▶ [RECORDED DATA]

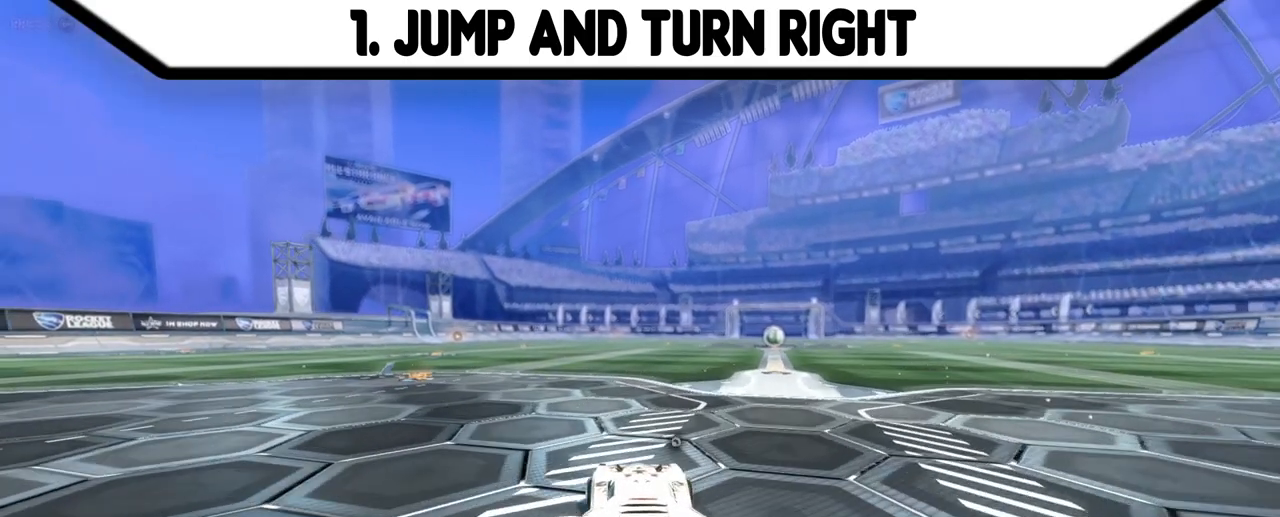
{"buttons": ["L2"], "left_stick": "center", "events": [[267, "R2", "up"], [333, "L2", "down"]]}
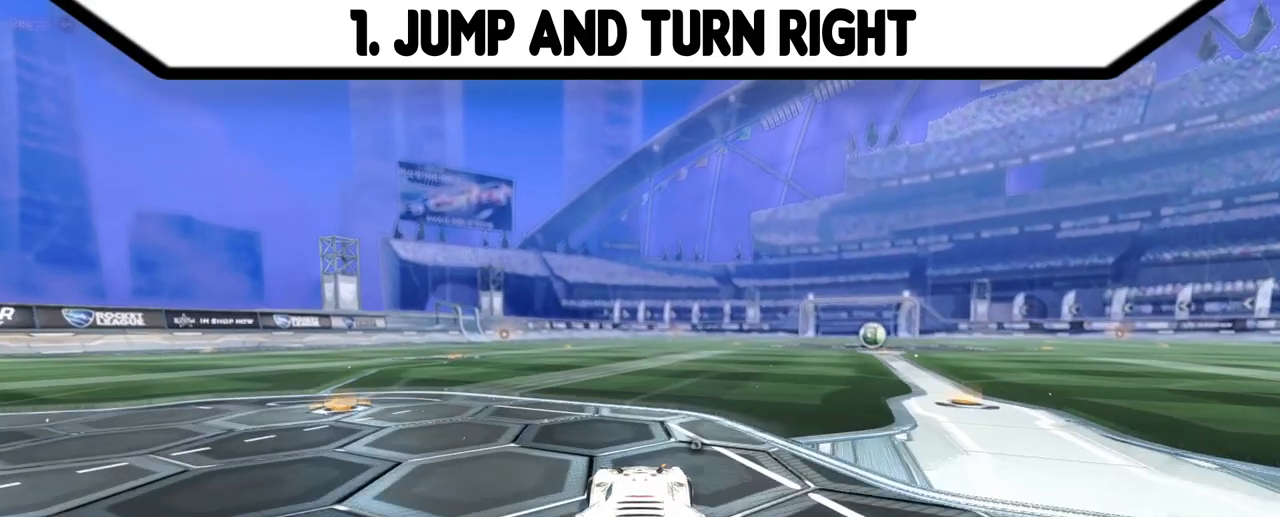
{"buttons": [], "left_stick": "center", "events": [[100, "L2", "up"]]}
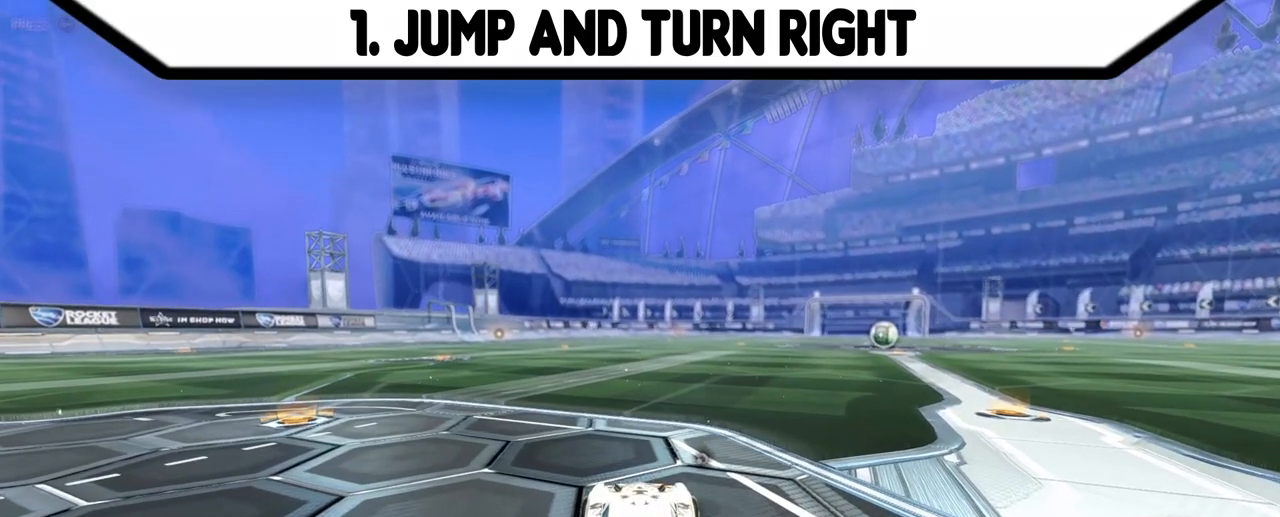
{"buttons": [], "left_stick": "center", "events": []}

▶ [PROBLEM TO WORK ON] Copy out all the data above exactly, minus the images.

▶ [SOLUTION TO THIS PROBLEM]
{"buttons": ["L2"], "left_stick": "center", "events": [[267, "R2", "up"], [333, "L2", "down"]]}
{"buttons": [], "left_stick": "center", "events": [[100, "L2", "up"]]}
{"buttons": [], "left_stick": "center", "events": []}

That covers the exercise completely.